At the time, I did not have the language for what colourism was. I was too young to understand systems, histories, or social conditioning. What I understood was observation. As the oldest daughter, observing had become second nature to me. I watched people carefully. I watched what was rewarded and what was ignored.


It seemed as though certain girls moved through the world more gently. They were noticed faster, complimented more freely, protected more instinctively. Whether that perception was entirely true no longer matters. What matters is that it became true in the mind of a young girl trying to understand where she belonged. 


And slowly, without realising it, I began to confuse beauty with safety.

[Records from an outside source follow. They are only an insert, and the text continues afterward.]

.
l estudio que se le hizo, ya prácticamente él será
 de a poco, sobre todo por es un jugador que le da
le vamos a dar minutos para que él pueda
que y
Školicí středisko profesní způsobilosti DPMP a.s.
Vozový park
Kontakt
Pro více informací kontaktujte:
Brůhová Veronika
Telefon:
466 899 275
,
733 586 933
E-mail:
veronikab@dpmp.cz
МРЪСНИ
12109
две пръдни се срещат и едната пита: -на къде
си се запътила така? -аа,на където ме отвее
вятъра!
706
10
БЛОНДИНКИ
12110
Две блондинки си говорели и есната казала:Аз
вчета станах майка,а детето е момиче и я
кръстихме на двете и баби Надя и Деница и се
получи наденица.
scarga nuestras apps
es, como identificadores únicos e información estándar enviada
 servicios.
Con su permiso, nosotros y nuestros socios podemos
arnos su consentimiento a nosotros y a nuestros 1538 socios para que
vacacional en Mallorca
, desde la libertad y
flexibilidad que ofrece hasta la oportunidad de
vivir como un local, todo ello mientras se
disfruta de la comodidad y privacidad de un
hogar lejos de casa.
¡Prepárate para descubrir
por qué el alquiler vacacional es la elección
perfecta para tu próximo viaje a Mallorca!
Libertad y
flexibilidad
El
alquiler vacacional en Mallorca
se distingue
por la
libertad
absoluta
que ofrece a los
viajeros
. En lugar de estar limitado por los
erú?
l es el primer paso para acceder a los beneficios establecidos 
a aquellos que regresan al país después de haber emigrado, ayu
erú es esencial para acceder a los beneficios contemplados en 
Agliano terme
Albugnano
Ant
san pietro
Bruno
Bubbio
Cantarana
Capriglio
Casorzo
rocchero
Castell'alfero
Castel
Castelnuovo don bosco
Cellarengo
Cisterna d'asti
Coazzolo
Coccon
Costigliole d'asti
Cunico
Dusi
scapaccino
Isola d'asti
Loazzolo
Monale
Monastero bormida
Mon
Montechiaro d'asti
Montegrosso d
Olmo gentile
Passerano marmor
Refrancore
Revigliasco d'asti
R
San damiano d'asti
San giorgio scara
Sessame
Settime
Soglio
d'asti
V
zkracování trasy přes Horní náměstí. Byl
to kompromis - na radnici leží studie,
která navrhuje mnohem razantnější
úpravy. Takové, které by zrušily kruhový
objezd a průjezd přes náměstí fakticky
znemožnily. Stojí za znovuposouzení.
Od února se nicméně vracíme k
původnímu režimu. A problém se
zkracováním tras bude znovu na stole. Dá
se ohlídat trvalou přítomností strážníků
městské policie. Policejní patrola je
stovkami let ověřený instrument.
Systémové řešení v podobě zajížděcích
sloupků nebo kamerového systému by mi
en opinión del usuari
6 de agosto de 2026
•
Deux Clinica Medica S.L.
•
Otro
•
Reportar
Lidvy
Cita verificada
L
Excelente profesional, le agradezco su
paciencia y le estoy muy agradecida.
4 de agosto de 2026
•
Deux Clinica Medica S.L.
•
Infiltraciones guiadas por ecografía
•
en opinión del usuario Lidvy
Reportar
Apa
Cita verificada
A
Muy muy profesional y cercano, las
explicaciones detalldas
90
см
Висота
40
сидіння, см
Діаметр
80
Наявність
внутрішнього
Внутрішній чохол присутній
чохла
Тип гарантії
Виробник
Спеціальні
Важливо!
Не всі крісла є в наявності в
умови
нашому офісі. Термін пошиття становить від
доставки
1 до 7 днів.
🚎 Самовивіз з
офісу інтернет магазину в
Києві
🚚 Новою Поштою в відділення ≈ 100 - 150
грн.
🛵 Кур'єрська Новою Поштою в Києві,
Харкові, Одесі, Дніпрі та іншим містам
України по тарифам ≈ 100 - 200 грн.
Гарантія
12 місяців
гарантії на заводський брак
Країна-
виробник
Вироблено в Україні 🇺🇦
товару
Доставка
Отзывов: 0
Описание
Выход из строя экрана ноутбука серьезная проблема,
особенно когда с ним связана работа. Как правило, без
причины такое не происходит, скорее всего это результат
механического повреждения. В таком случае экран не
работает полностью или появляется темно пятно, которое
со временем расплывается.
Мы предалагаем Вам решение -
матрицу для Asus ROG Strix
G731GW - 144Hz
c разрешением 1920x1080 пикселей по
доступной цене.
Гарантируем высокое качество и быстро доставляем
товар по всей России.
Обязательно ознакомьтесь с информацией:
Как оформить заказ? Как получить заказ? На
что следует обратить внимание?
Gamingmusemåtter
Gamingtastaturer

As I grew older, people praised me for different things.


They praised my maturity.


My responsibility.


My strength.


My athletic abilities.


But with a younger sister looking up to me, these qualities became my identity. I wore them proudly, never realising that they were slowly becoming a shield. Every compliment taught me another lesson: be strong, be dependable, and need less.


 I learned to make parts of myself smaller.


My anger became smaller.


My sadness became smaller.


My need to be comforted became smaller.


My desire to be protected became smaller.


I thought that if safety did not come naturally to me, perhaps I could earn it through usefulness. Through resilience. Through carrying more than I should and asking for less than I deserved.


Looking back now, I realise that the girl I once was was never really studying beauty.


She was studying survival.


She was trying to understand who the world treated gently and why she was not a part of it… Why she didn’t feel safe even when around people who loved her.


I see now what I could not see then: that safety should never have been something a child felt she needed to earn. No amount of strength, sacrifice, beauty, or usefulness should determine whether someone is protected or loved. 


When I think of that girl sitting in the sun, waiting for her friend, I see a child who was trying to make sense of a world that was teaching her lessons it did not even know it was teaching.


The girl I once was thought she wanted to be prettier and maybe a little lighter in complexion.


But that wasn’t it at all.


What she really wanted was to believe the world would want to protect her too.